During his keynote address at this year's Citrix iForum conference in Sydney today, Mitnick said hackers are analyzing the "bigger picture" and are looking for the weakest link, which is "people like you and me".

"Why do hackers use social engineering? It's easier than exploiting a technology vulnerability," he said. "You can't go and download a Windows update for stupidity... or gullibility."

Mitnick said social engineering appeals to hackers because the Internet is so widespread, it evades all intrusion detection systems, it's free or very low cost, it's low risk, it works on every operating system, leaves no audit trail, is nearly 100 percent effective, and there is a general lack of awareness of the problem.

"Social engineering attacks can be simple or complex and take from minutes to years," he said, adding that surveys have revealed that nine out of 10 people will give their password in exchange for a chocolate Easter egg.

Mitnick spoke of how social engineering has been used to extract millions of dollars from banks and how he used the technique to siphon source code for a mobile phone out of Motorola by posing as an employee in its own R&D department.

Mitnick also mentioned how he is not immune to the social engineering scourge and was sent an e-mail 'phishing' for information from his PayPal account earlier this year.

"The attacks are real and the threat is real so I encourage everyone to do something about it," he said, adding the main target is the helpdesk because "it's there to help".

Pretexting, where the hacker takes on an acting role, is the heart of social engineering, Mitnick said, because people need reasonable justification to fulfill a request.

Hackers establish an identity and role, build a rapport through linking or other influence tactics, and leave an "out" to avoid "burning" the source.

Intelligence gathering exercises may include seeking titles of company positions so hackers know who to target, and good old "dumpster diving" where the company's garbage is screened for information.

Mitnick said even large companies participate in dumpster diving as Oracle was recently caught sifting through Microsoft's garbage.
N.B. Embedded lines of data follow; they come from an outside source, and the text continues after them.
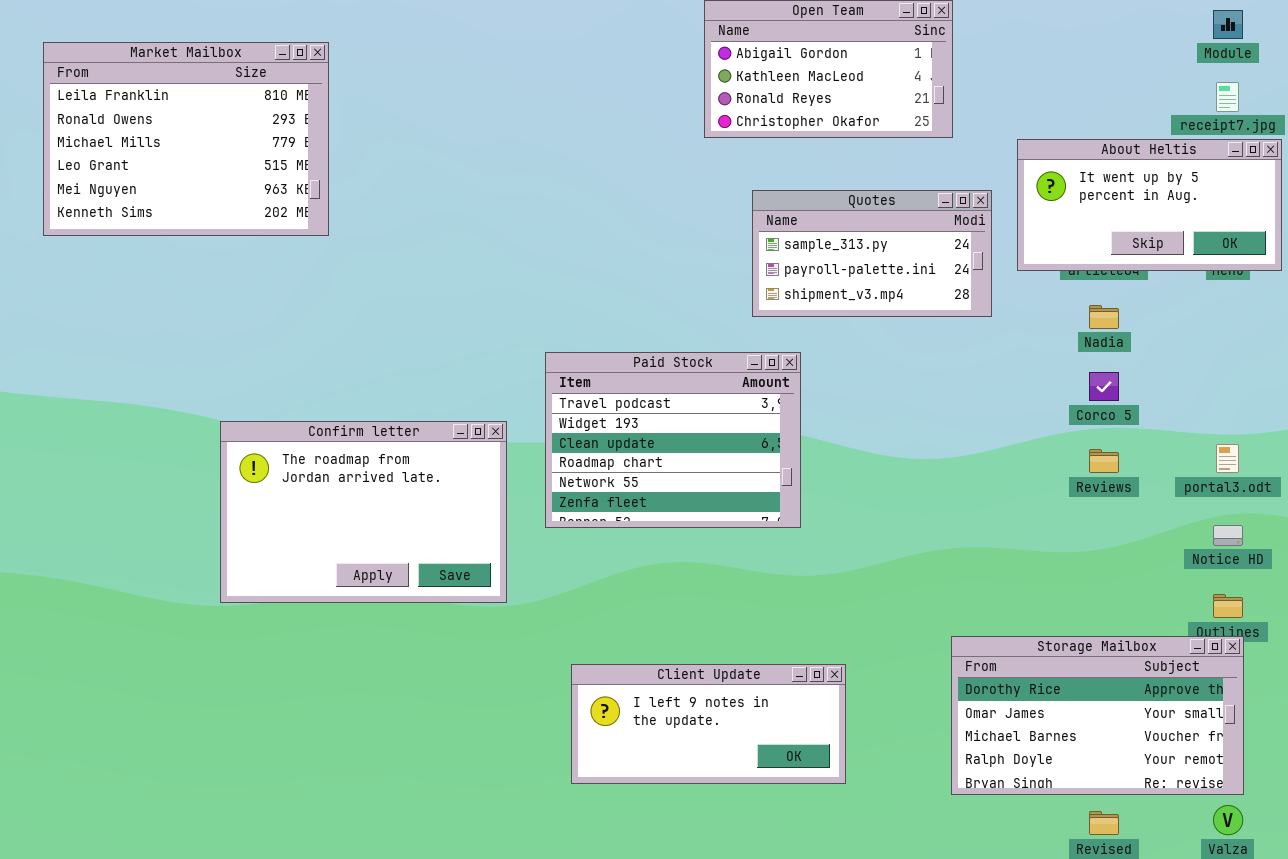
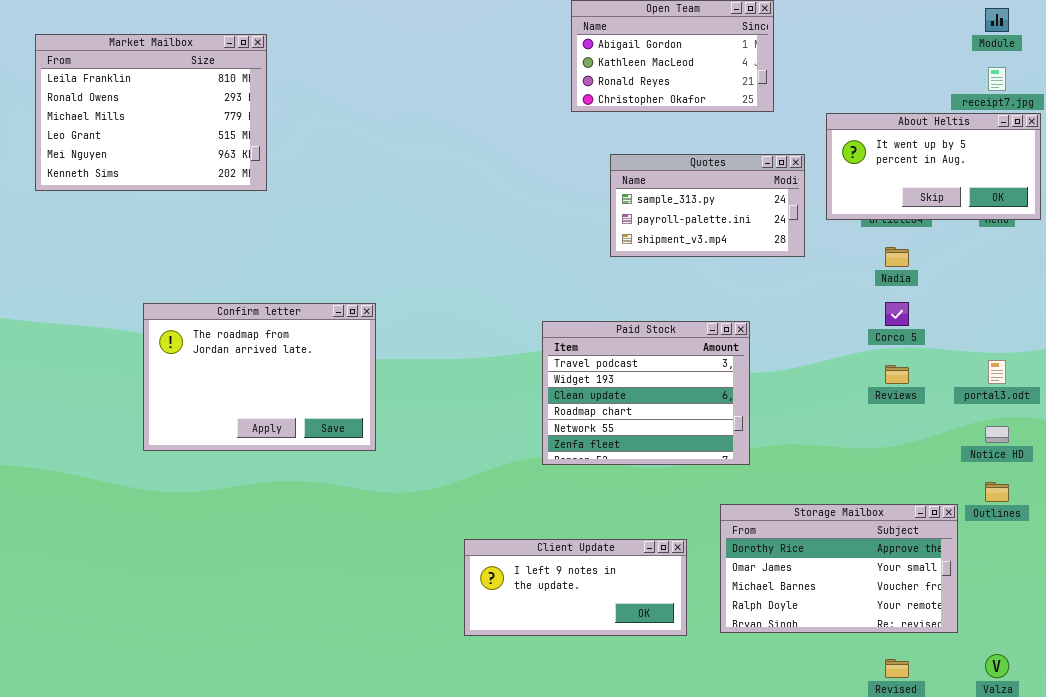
Paid Stock: [545,352,801,528] -> [542,321,750,465], moved
Confirm letter: [220,421,507,603] -> [143,303,376,451], moved
Storage Mailbox: [951,636,1244,795] -> [720,504,958,633], moved

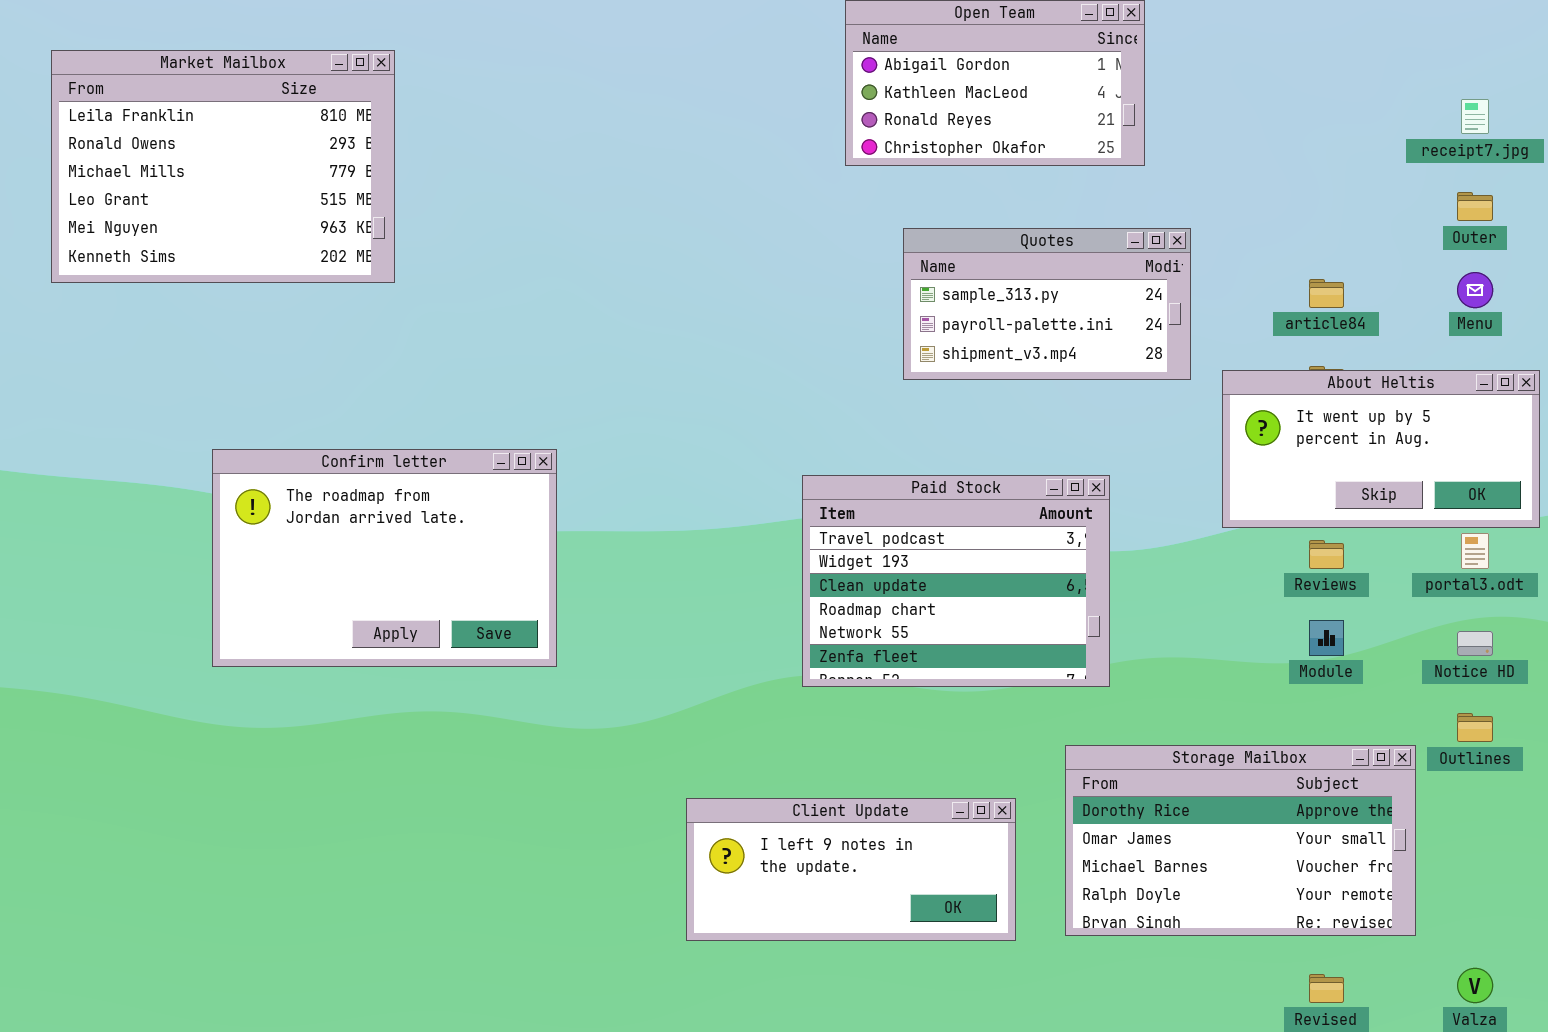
Module: [985,8,1009,32] -> [1309,620,1344,656], moved
About Heltis: [826,113,1041,220] -> [1222,370,1540,528], moved

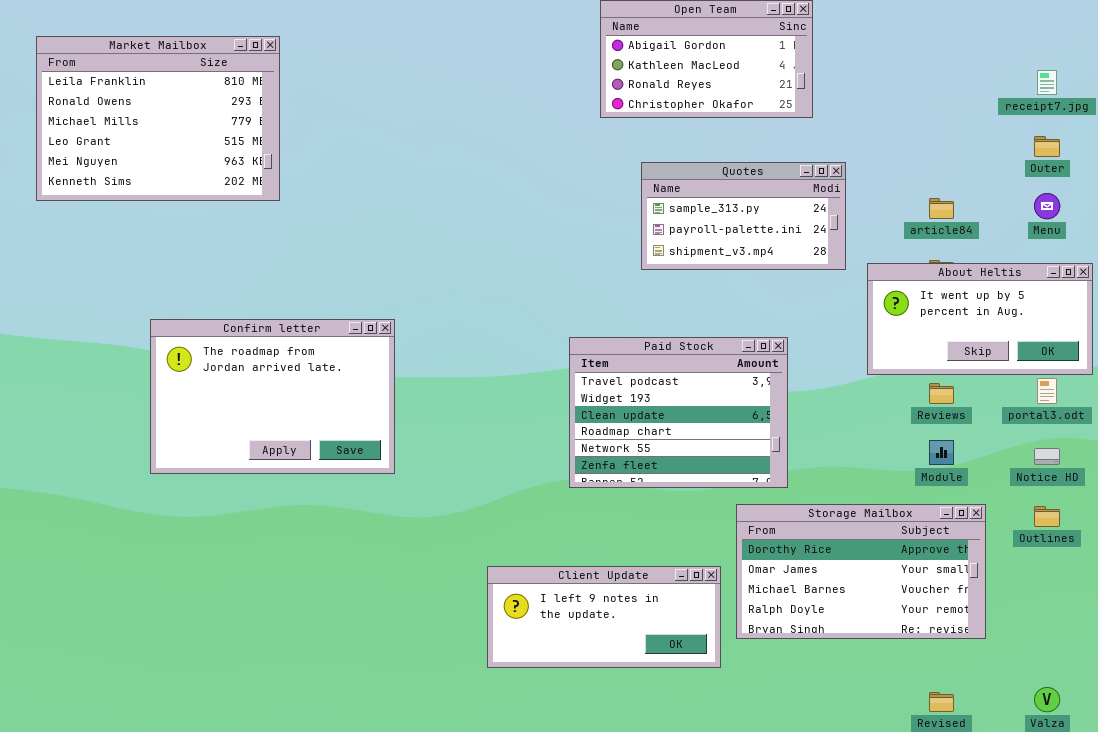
Storage Mailbox: [1065,745,1416,936] -> [736,504,986,639], moved

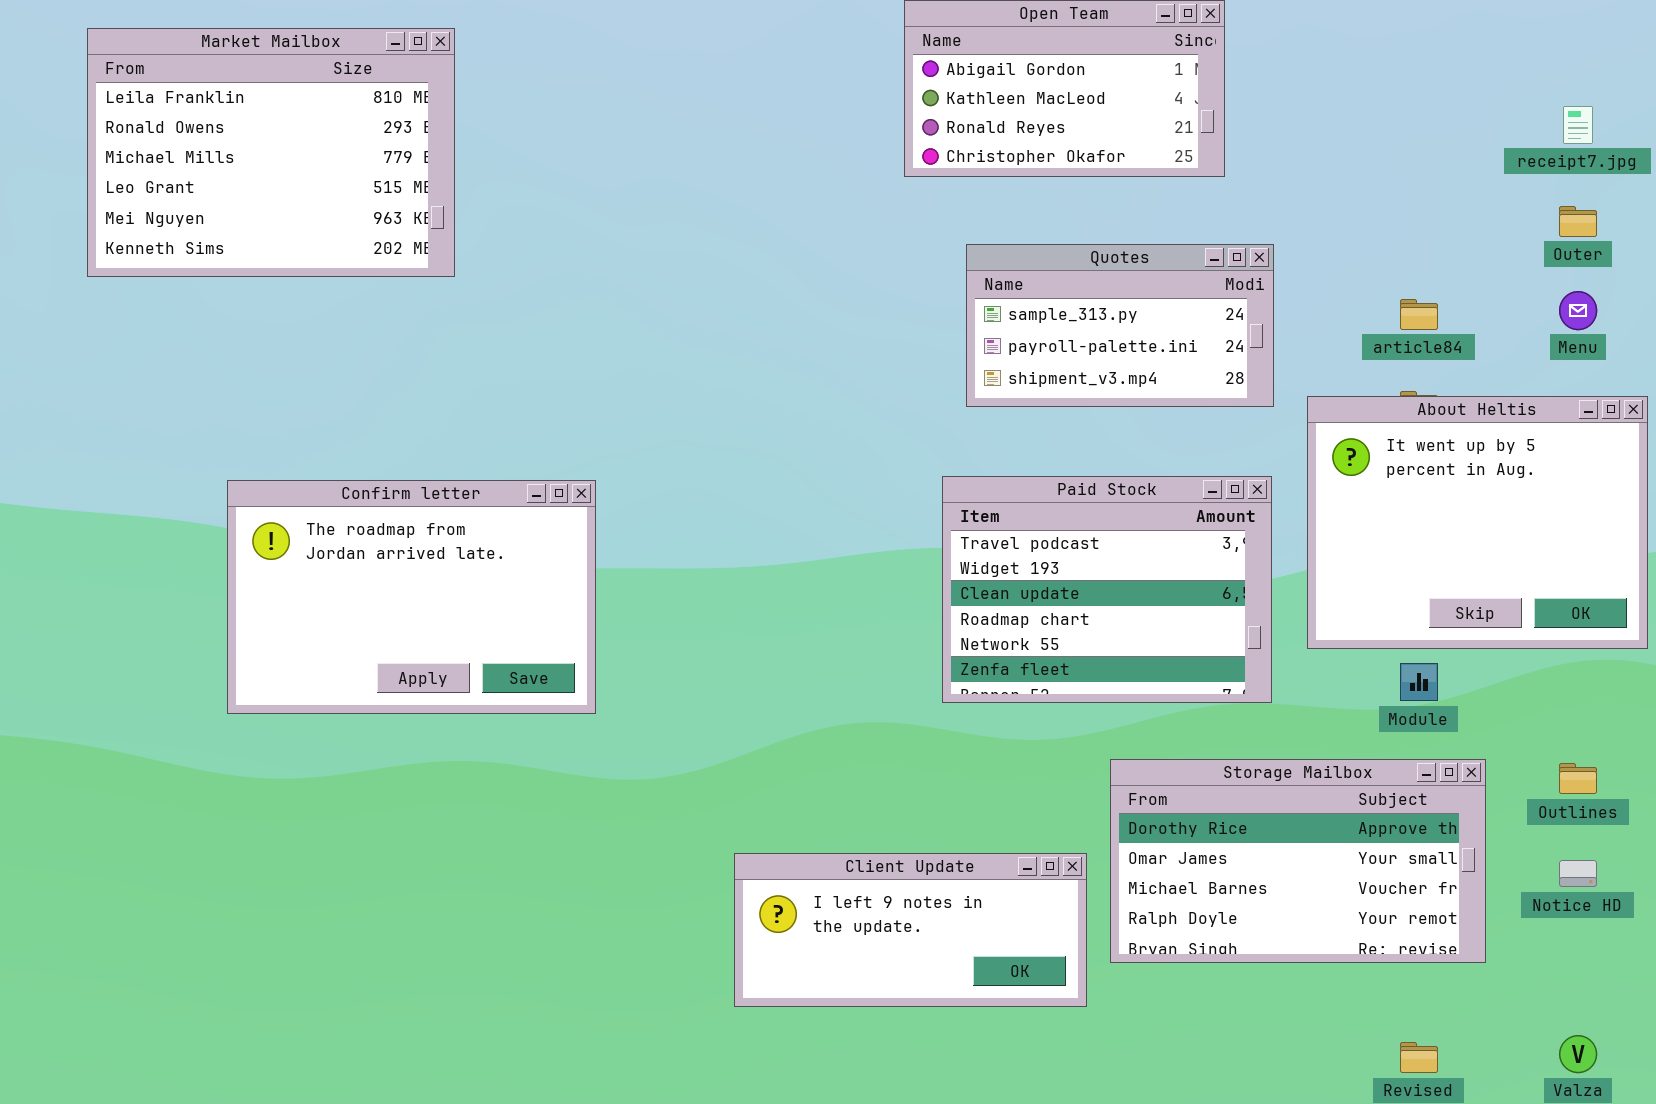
Market Mailbox: [36,36,280,201] -> [87,28,455,277], moved
About Heltis: [867,263,1093,375] -> [1307,396,1648,649], resized
Paid Stock: [569,337,788,488] -> [942,476,1272,703], moved
Notice HD: [1034,448,1060,465] -> [1559,860,1597,887], moved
When Mitnick was 17, he did some dumpster diving and found an employee directory and source code in piles of rubbish.

To combat social engineering attacks, Mitnick said organizations need to build a "human firewall" and fill existing holes such as illusions of invulnerability. "It can happen to anyone," he said. "People naturally want to help people and underestimate the value of information."

Mitigation techniques begin with top management buy-in and demonstrating personal vulnerability.

"Establish an employee participation program," he said. "Develop simple rules to define what is sensitive information [and] build a human firewall by raising awareness."

Mitnick recommends performing social engineering pen-tests, and not forgetting the periodic dumpster diving, and modifying the organization's politeness norms - "it's OK to say No!

"Use technology to remove employee decision making," he said. "The big challenge is to balance productivity and sensitivity."